WHAT IS NEEDED:
From the data below, repeat exactly the lines from the line with "15: (888, 281)" to the line with "48: (60, 357)", both included.
AVAILABLE DATA Start Marker
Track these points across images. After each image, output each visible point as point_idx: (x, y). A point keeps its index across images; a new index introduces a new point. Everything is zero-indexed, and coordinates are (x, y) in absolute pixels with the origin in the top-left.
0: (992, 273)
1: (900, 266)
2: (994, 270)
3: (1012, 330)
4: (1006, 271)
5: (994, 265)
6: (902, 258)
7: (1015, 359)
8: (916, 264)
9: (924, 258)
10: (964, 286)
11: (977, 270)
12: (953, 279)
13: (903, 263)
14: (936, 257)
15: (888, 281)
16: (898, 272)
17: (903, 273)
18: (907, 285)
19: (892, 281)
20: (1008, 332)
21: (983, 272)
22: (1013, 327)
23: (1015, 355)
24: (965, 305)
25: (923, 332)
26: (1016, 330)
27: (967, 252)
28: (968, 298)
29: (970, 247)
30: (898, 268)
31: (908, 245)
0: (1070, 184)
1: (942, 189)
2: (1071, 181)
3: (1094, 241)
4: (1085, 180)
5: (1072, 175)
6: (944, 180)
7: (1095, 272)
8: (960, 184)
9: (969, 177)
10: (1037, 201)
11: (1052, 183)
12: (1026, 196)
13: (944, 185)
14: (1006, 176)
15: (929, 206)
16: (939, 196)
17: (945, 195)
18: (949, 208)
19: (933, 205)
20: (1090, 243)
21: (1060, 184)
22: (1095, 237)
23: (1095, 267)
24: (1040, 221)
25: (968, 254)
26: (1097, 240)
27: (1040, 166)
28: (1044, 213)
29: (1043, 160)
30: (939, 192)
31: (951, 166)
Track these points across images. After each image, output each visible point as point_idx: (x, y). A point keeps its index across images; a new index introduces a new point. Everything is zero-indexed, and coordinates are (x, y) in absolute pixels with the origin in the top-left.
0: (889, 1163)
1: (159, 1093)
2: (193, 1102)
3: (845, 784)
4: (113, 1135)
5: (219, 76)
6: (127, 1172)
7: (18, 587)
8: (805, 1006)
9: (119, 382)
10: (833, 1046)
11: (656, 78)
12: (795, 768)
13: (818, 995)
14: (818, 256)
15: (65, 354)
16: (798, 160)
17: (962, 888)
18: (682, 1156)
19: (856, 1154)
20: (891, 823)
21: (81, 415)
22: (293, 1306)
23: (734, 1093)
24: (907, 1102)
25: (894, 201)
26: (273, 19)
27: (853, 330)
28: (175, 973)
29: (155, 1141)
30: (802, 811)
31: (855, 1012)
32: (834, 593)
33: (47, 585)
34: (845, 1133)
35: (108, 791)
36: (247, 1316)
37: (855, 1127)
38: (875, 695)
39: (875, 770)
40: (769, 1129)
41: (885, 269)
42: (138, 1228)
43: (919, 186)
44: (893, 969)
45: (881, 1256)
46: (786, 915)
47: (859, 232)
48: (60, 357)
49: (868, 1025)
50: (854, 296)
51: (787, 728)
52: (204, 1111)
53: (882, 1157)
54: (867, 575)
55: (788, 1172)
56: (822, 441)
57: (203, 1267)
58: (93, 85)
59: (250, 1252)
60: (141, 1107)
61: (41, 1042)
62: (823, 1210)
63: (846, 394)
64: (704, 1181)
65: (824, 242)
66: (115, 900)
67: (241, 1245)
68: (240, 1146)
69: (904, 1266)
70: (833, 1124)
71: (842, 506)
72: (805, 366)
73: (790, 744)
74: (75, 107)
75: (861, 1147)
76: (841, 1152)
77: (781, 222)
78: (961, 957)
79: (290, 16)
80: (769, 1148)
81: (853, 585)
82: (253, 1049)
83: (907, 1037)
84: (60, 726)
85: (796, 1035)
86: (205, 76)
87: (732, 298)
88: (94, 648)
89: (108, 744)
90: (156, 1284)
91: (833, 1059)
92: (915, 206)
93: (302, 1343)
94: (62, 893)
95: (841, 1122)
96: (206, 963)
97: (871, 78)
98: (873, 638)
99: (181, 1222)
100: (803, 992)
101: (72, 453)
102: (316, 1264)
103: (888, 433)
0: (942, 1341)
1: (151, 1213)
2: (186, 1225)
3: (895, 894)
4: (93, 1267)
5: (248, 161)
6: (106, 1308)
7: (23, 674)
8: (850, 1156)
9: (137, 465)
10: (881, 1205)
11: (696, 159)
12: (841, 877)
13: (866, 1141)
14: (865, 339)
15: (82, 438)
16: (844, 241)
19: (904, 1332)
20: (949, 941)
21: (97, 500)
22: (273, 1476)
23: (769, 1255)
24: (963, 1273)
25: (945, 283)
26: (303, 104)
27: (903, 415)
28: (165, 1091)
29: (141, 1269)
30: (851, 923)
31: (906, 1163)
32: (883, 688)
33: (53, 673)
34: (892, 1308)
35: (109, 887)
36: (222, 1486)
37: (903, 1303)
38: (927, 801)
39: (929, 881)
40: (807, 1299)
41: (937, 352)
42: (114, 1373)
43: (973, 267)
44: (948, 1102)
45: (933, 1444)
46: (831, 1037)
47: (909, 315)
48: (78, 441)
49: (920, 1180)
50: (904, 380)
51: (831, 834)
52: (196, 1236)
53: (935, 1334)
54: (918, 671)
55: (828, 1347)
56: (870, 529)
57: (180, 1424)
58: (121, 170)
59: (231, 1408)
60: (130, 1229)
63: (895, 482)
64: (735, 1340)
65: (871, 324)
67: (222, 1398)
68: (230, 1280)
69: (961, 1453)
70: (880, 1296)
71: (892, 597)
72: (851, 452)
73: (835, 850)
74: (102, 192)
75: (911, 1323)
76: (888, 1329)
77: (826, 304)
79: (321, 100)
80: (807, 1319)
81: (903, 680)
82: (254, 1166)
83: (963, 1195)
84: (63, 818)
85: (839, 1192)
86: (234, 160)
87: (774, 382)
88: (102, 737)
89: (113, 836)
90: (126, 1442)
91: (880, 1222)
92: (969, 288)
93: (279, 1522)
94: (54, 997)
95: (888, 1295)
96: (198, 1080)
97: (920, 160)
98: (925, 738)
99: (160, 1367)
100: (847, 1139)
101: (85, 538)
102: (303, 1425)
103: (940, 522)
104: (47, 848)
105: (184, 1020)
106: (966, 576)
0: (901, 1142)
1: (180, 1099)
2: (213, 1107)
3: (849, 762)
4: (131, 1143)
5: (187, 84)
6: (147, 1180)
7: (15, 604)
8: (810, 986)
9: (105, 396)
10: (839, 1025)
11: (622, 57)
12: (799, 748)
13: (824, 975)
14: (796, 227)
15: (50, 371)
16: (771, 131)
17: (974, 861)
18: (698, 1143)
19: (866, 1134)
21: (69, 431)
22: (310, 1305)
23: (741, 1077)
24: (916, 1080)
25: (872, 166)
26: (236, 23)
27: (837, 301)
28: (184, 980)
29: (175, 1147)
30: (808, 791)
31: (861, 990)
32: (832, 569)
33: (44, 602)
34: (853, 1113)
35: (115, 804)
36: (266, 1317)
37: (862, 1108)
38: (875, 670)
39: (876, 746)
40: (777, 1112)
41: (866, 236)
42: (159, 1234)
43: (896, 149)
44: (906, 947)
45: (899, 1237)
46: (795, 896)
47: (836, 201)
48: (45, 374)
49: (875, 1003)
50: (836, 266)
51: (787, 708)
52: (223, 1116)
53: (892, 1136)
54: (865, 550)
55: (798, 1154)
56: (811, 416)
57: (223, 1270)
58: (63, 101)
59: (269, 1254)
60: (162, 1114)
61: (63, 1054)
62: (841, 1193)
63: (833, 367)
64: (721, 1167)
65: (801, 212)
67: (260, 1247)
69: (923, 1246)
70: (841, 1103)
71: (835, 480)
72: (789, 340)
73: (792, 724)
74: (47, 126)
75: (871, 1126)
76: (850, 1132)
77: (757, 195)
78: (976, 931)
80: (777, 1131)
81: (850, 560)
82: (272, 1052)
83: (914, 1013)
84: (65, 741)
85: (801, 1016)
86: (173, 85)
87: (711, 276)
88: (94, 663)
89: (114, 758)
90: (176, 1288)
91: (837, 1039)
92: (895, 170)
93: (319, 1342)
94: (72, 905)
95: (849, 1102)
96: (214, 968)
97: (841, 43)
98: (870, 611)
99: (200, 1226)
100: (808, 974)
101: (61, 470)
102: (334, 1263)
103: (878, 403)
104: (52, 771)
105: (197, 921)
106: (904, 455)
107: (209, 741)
AVAILABLE DATA End Marker
OUTPUT FOR THIS EXERCISE:
15: (888, 281)
16: (898, 272)
17: (903, 273)
18: (907, 285)
19: (892, 281)
20: (1008, 332)
21: (983, 272)
22: (1013, 327)
23: (1015, 355)
24: (965, 305)
25: (923, 332)
26: (1016, 330)
27: (967, 252)
28: (968, 298)
29: (970, 247)
30: (898, 268)
31: (908, 245)
0: (1070, 184)
1: (942, 189)
2: (1071, 181)
3: (1094, 241)
4: (1085, 180)
5: (1072, 175)
6: (944, 180)
7: (1095, 272)
8: (960, 184)
9: (969, 177)
10: (1037, 201)
11: (1052, 183)
12: (1026, 196)
13: (944, 185)
14: (1006, 176)
15: (929, 206)
16: (939, 196)
17: (945, 195)
18: (949, 208)
19: (933, 205)
20: (1090, 243)
21: (1060, 184)
22: (1095, 237)
23: (1095, 267)
24: (1040, 221)
25: (968, 254)
26: (1097, 240)
27: (1040, 166)
28: (1044, 213)
29: (1043, 160)
30: (939, 192)
31: (951, 166)
Track these points across images. After each image, output each visible point as point_idx: (x, y). A point keeps its index across images; a new index introduces a new point. Everything is zero-indexed, and coordinates are (x, y) in absolute pixels with the origin in the top-left.
0: (889, 1163)
1: (159, 1093)
2: (193, 1102)
3: (845, 784)
4: (113, 1135)
5: (219, 76)
6: (127, 1172)
7: (18, 587)
8: (805, 1006)
9: (119, 382)
10: (833, 1046)
11: (656, 78)
12: (795, 768)
13: (818, 995)
14: (818, 256)
15: (65, 354)
16: (798, 160)
17: (962, 888)
18: (682, 1156)
19: (856, 1154)
20: (891, 823)
21: (81, 415)
22: (293, 1306)
23: (734, 1093)
24: (907, 1102)
25: (894, 201)
26: (273, 19)
27: (853, 330)
28: (175, 973)
29: (155, 1141)
30: (802, 811)
31: (855, 1012)
32: (834, 593)
33: (47, 585)
34: (845, 1133)
35: (108, 791)
36: (247, 1316)
37: (855, 1127)
38: (875, 695)
39: (875, 770)
40: (769, 1129)
41: (885, 269)
42: (138, 1228)
43: (919, 186)
44: (893, 969)
45: (881, 1256)
46: (786, 915)
47: (859, 232)
48: (60, 357)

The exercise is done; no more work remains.